Capital

CIUDAD DURMIENTE. Lima, 2015. Fotografía digital

Mejor sin ningún ruido de los que aturden desde la mañana, como el desenfreno de miles que se derriban hombro a hombro en las calles. O como el desprecio de los choferes y sus cobradores por todos los demás, a quienes aplastarían cual cucarachas sin remordimiento y por la infeliz necesidad de cruzar más rápido un semáforo. Dormida de su ferocidad, Lima es la huaca que alberga a millones de habitantes sobre un desierto.

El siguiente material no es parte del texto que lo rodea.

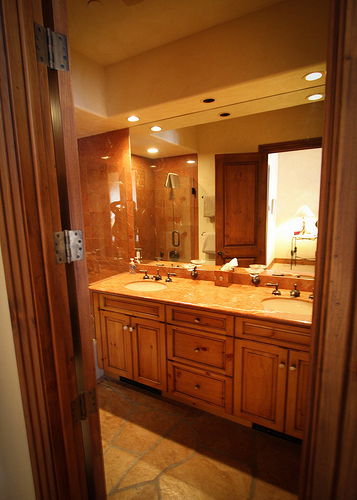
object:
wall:
[195, 100, 331, 286]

Abre el día y el grito destiempla todas las rutinas sociales: el ambulante que pregona sus baratijas en buses y avenidas; el jalador (extraño oficio intermediario que vocifera las rutas en los paraderos y agita a los pasajeros a llenar los buses); el datero (extraño oficio intermediario que estimula la competencia entre los buses y toma nota de sus minutos de diferencia para apurar o retrasar su recorrido a cambio de una moneda tirada a la pista); el conductor que avanza con bocinazos porque cree que lo toman por idiota en cada cuadra. El ruido vive permanente en los televisores encendidos de los restoranes. En las sirenas de los bomberos. En todas las formas de coexistencia explosiva de una ciudad que se va quedando pequeña.